Foreign ownership rules need clarification

Published
By Frank Kane

 

 

Let’s get one thing straight from the start: there is nothing wrong, illegal or immoral about investment banks using derivative products to maximise their positions in stocks traded on the UAE markets (as presciently reported in Monday's Emirates Business).

If foreign banks feel the need to camouflage their shareholdings via the use of innovative structures like “total return swaps” then it is entirely up to them. They are infringing none of the Emirates Securities and Commodities Authority rules because Esca does not currently have any authority over these products.

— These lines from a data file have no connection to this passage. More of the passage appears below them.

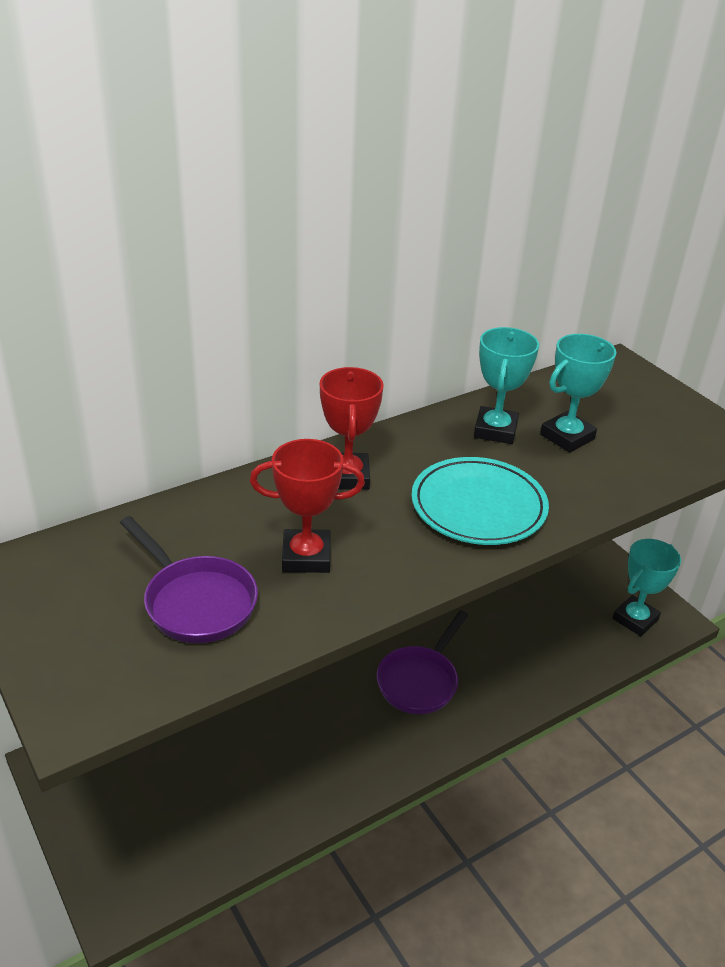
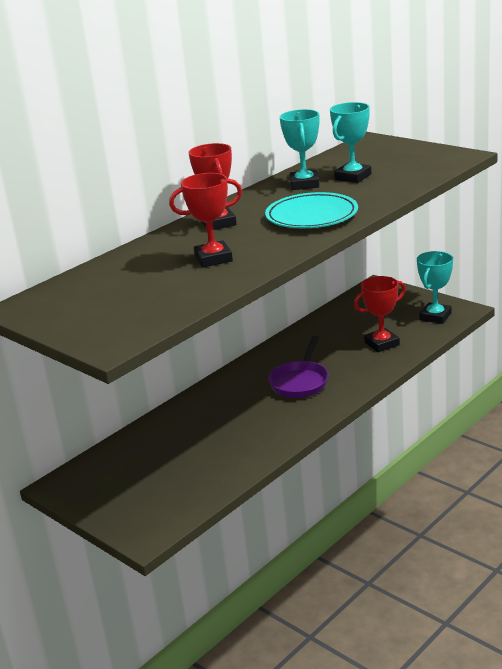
camera: 10 degrees left, 10 degrees down
(196, 601) = (154, 290): purple pan -> none
(548, 646) = (382, 344): none -> red trophy

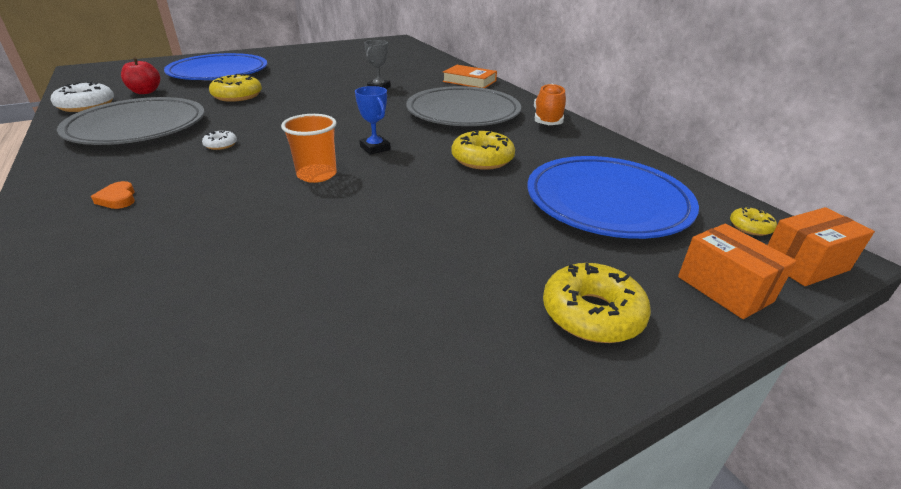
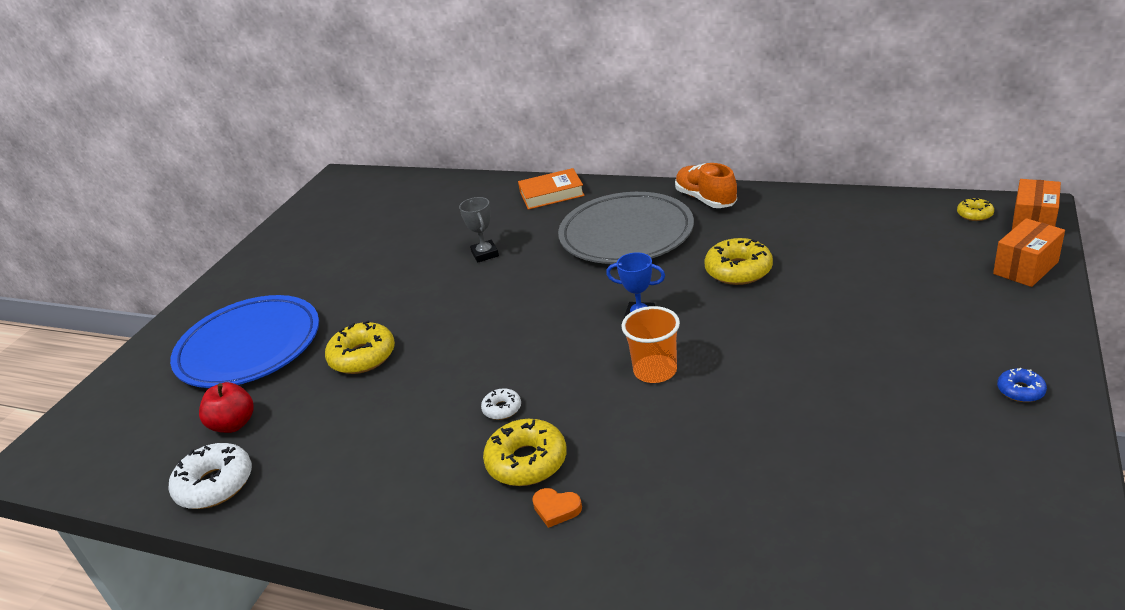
camera: 35 degrees left, 0 degrees up
(138, 127) = (363, 456): grey plate -> none
(508, 370) = (1020, 390): none -> blue donut
(592, 313) = (999, 331): yellow donut -> yellow donut (527, 461)
(607, 202) = (879, 250): blue plate -> none
(724, 289) = (1025, 268): orange box -> orange box turned 60 degrees counterclockwise

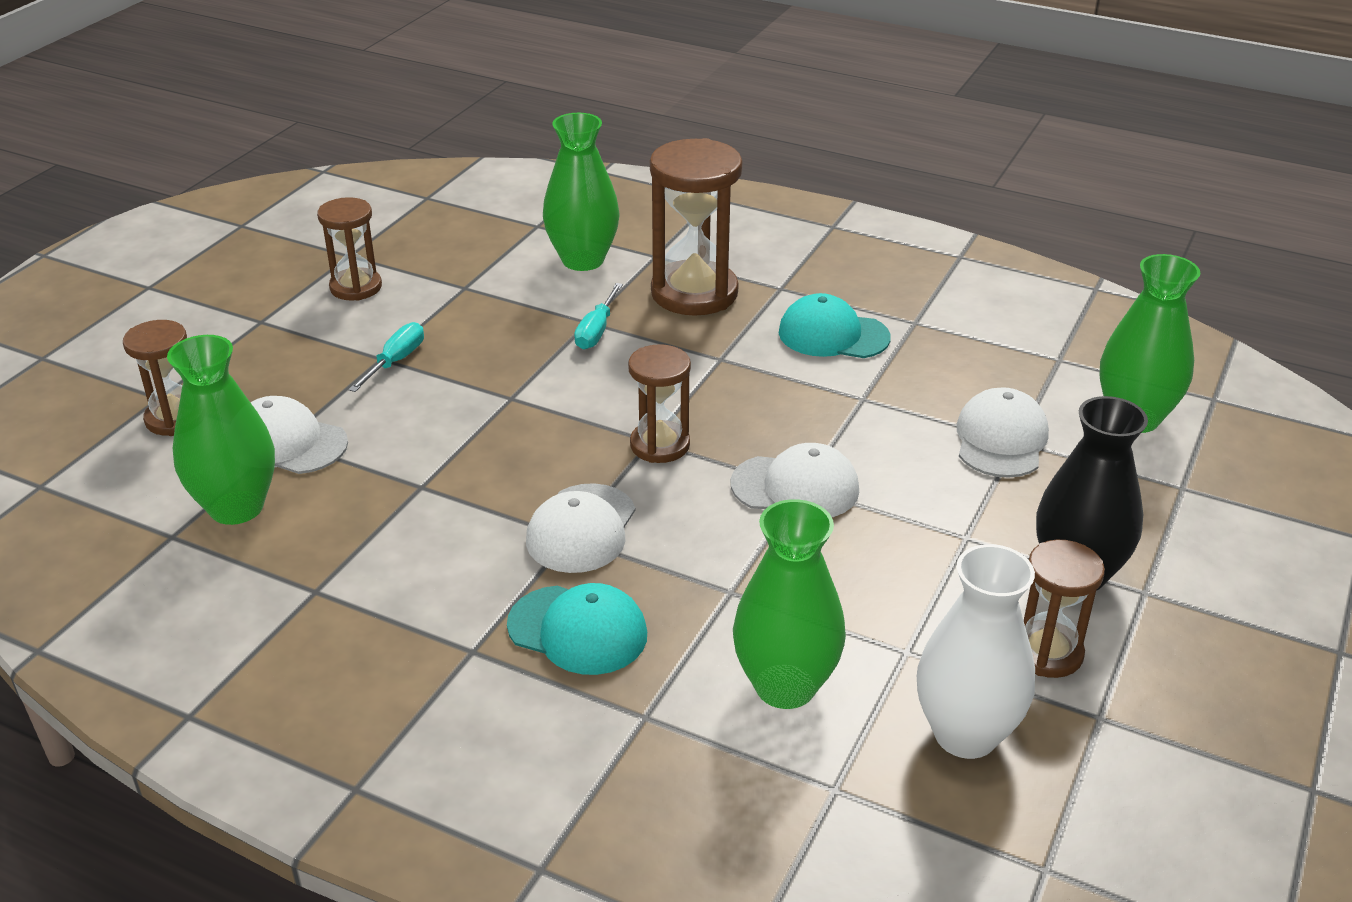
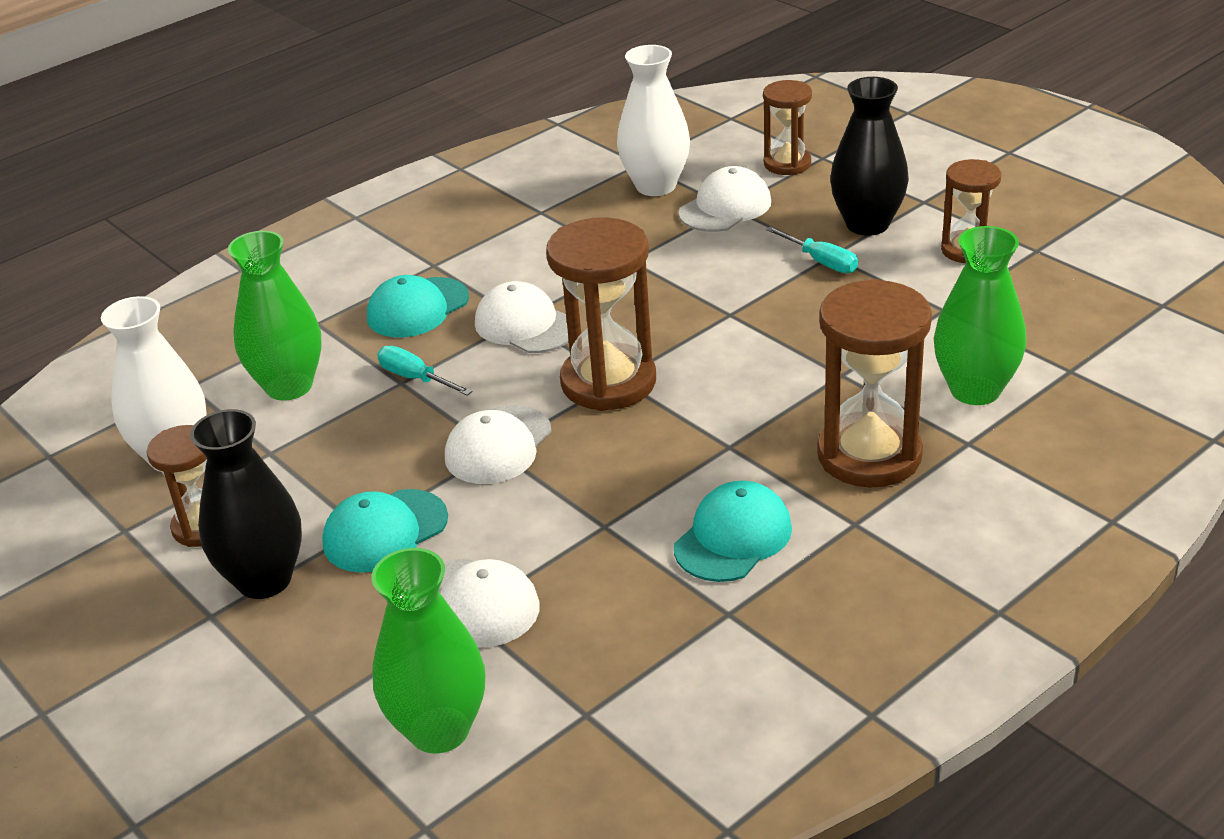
camera: 115 degrees right, 0 degrees up
(236, 507) = (656, 186): green vase -> white vase
(314, 346) = (867, 224): none -> black vase
(597, 331) = (821, 377): turquoise screwdriver -> turquoise screwdriver (415, 378)
(660, 445) = (608, 382): brown hourglass -> brown hourglass, size x1.68
(959, 519) = (385, 531): none -> turquoise cap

You might even regard it as a compliment to the recent strength of the UAE markets that banks like Merrill Lynch, Goldman Sachs or HSBC are prepared to use their ingenuity in such a way to get as many shares as they can in stocks like Emaar or Arabtec.

But there is a reason why the UAE authorities imposed restrictions on foreign shareholdings in the past – a very understandable desire to protect ultimate ownership and “creeping control” – of companies regarded as national assets. It is not protectionist – many European firms have rules against foreign takeovers, and the Americans, after the US ports scandal, are not in a position to lecture anybody on protectionism.

Esca has two options in the current situation: it can change the rules to include such derivatives within the scope of its authority; or it can lobby the government to change company law, allowing more shares to go on sale to satisfy foreign demand for UAE stock. For example, etisalat is not currently allowed any foreign shareholders.

I recommend they take the first course now – it is in nobody’s interest to have such confusion in the regulatory process; but they should simultaneously embark on the latter as well. The UAE has nothing to fear, and all to gain, from greater foreign investment.